### Task item
From the records below, set down exactly the lines starting with the line that contains "hfov_deg: 102.1" and going on through the line that contains "f_number: 2.2". Nothing else is wanted.

### Dataset records

###

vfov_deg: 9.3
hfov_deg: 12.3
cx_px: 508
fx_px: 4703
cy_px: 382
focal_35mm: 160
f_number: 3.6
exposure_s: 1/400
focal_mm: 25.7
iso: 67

###

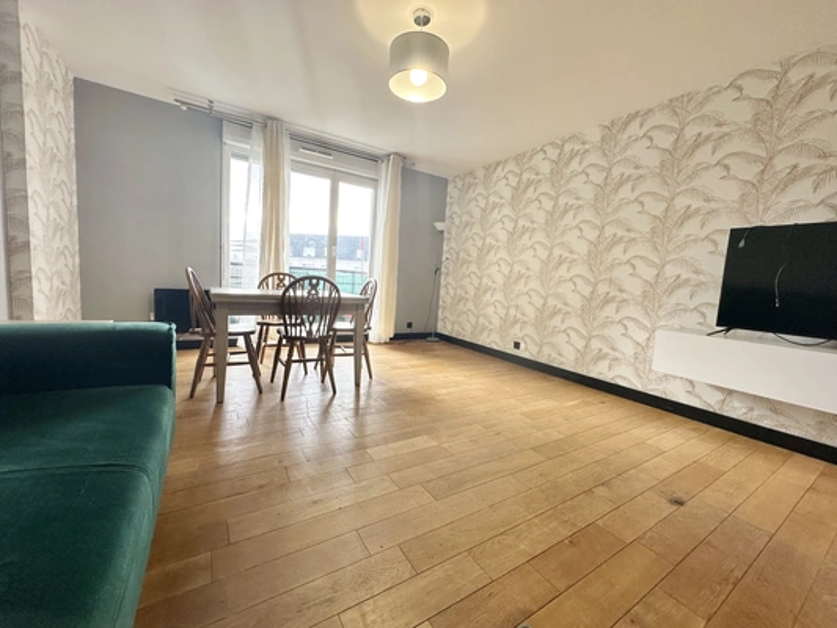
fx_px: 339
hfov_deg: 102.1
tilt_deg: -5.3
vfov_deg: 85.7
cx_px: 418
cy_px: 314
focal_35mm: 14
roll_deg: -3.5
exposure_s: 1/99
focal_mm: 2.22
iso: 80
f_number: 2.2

###

### Response area
hfov_deg: 102.1
tilt_deg: -5.3
vfov_deg: 85.7
cx_px: 418
cy_px: 314
focal_35mm: 14
roll_deg: -3.5
exposure_s: 1/99
focal_mm: 2.22
iso: 80
f_number: 2.2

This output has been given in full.